What this task involves |
Rewrite the rows from the line containing "On Tuesday, where" through the line containing "12:30 -- halfway", both lines included, as a JSON list of strings with one string per line. Skip blank lines and leave the pictures out.

Data listing |
________
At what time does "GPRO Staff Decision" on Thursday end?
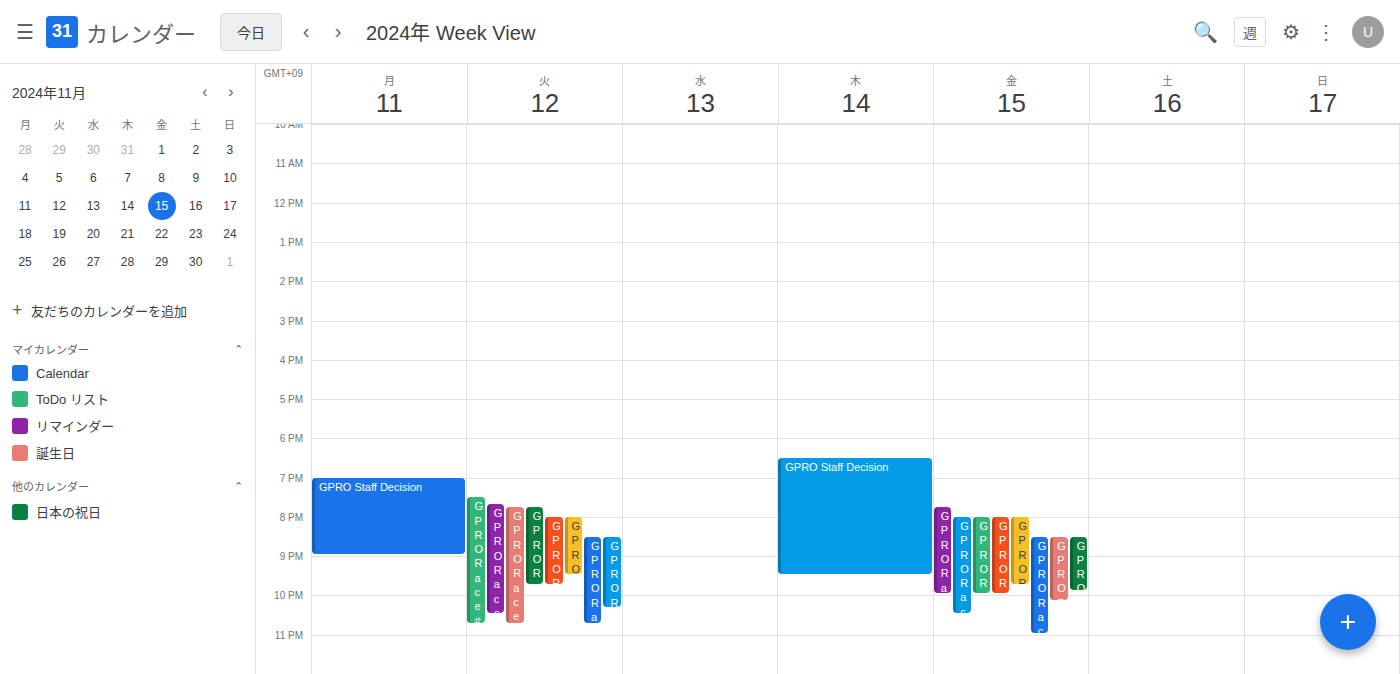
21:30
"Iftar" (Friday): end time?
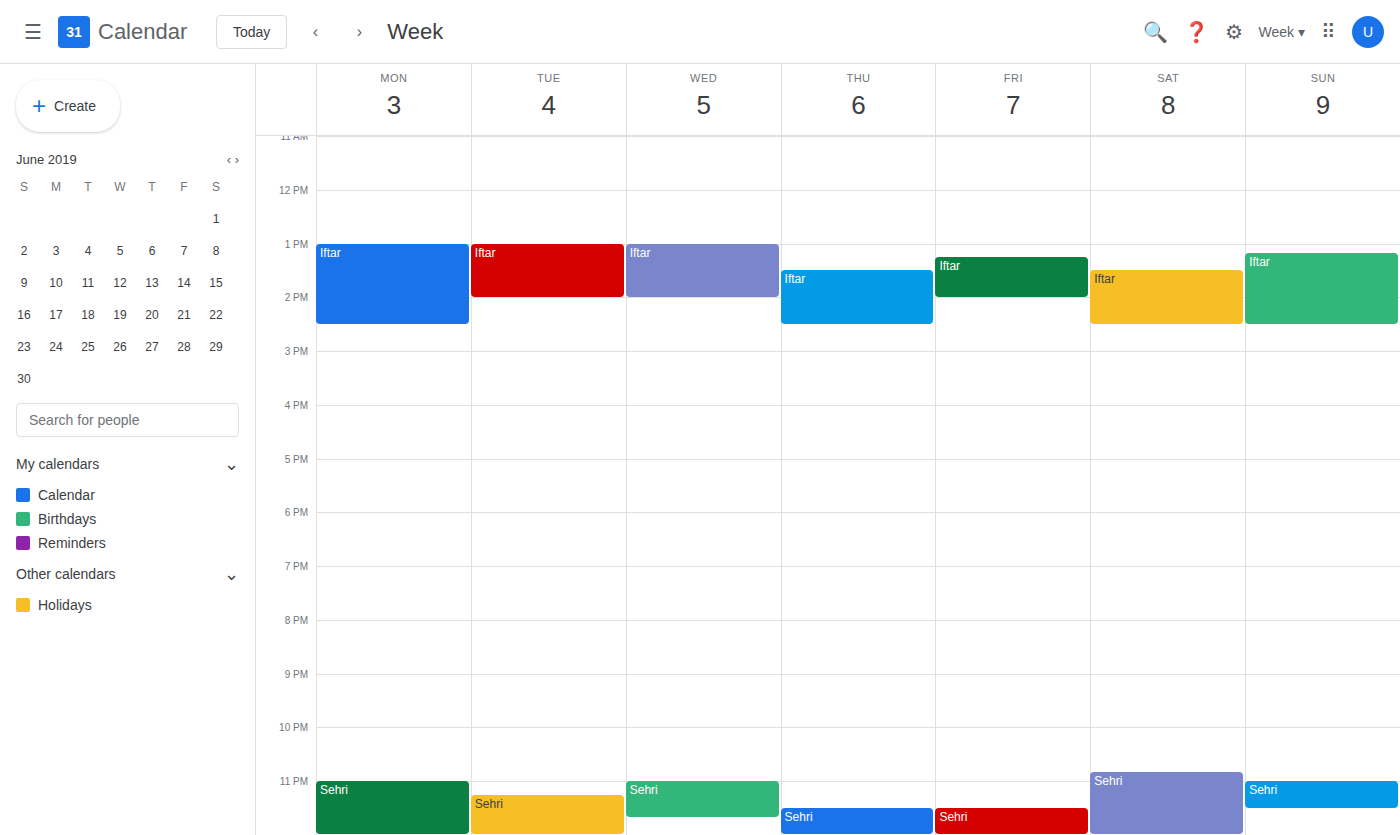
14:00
________
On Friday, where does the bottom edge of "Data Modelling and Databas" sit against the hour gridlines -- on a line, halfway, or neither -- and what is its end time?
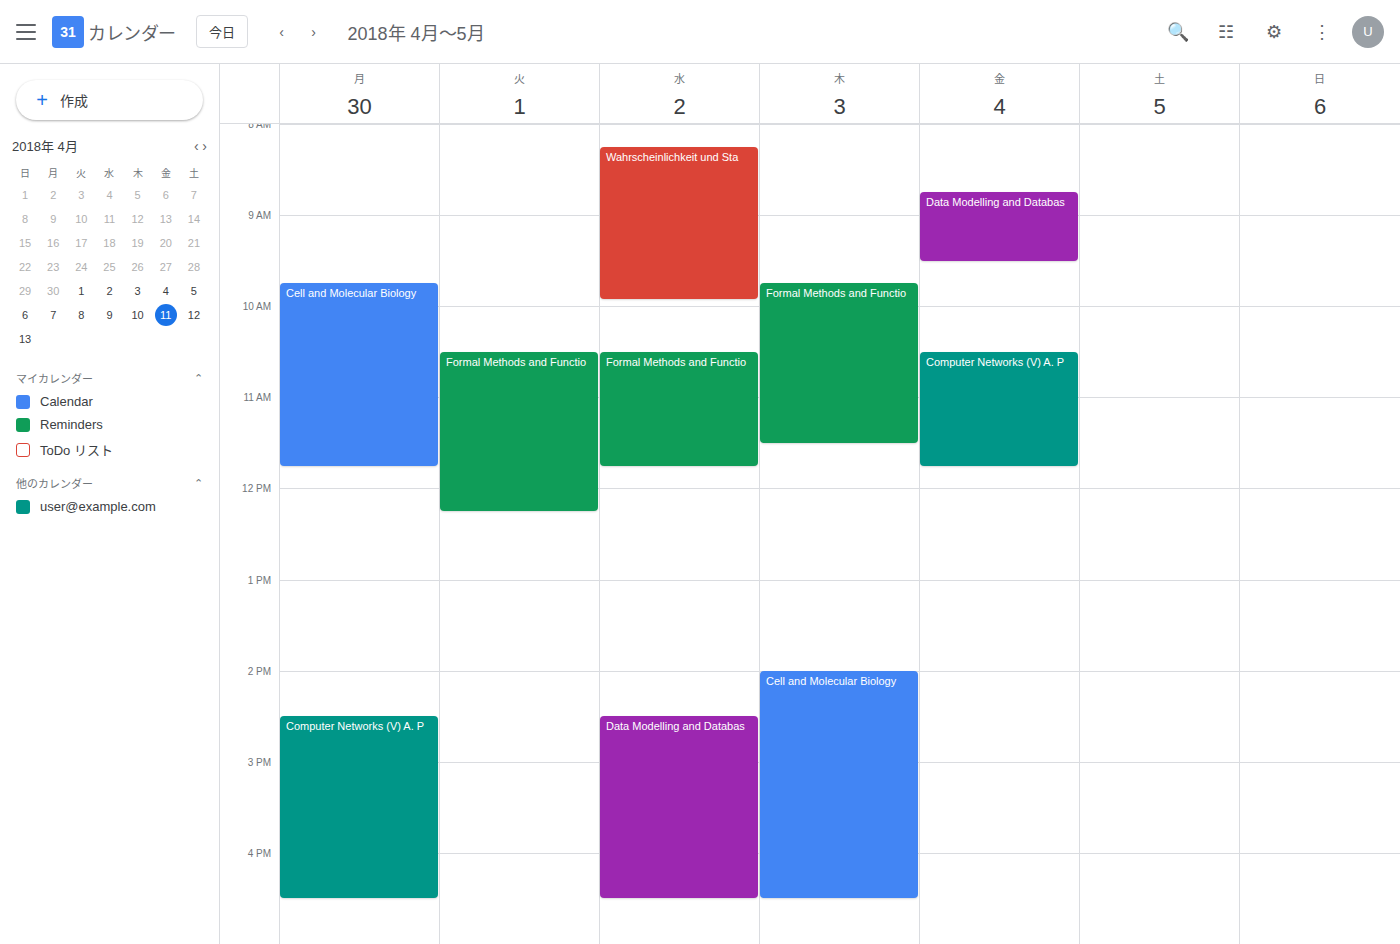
________
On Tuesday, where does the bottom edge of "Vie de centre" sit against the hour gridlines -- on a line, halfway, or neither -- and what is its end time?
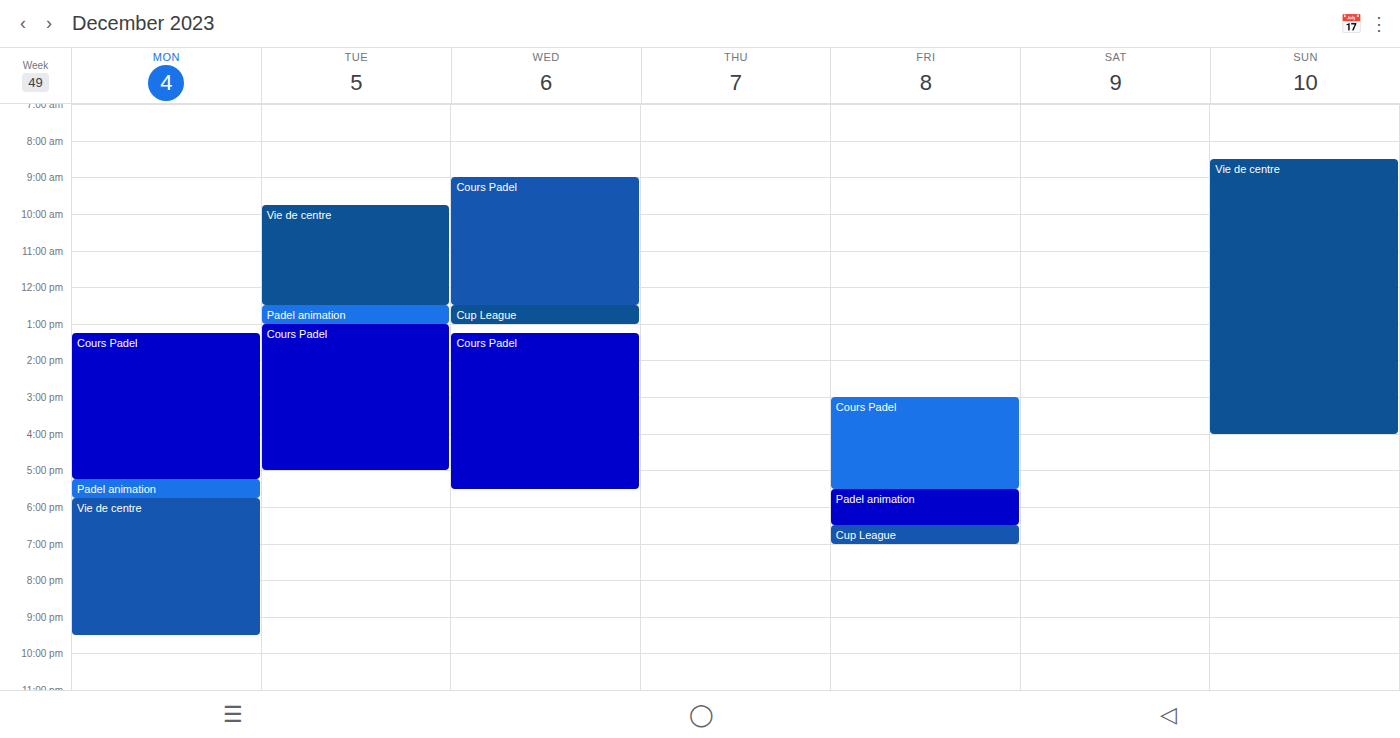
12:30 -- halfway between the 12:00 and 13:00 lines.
________
Result for this task |
[
  "On Tuesday, where does the bottom edge of \"Vie de centre\" sit against the hour gridlines -- on a line, halfway, or neither -- and what is its end time?",
  "12:30 -- halfway between the 12:00 and 13:00 lines."
]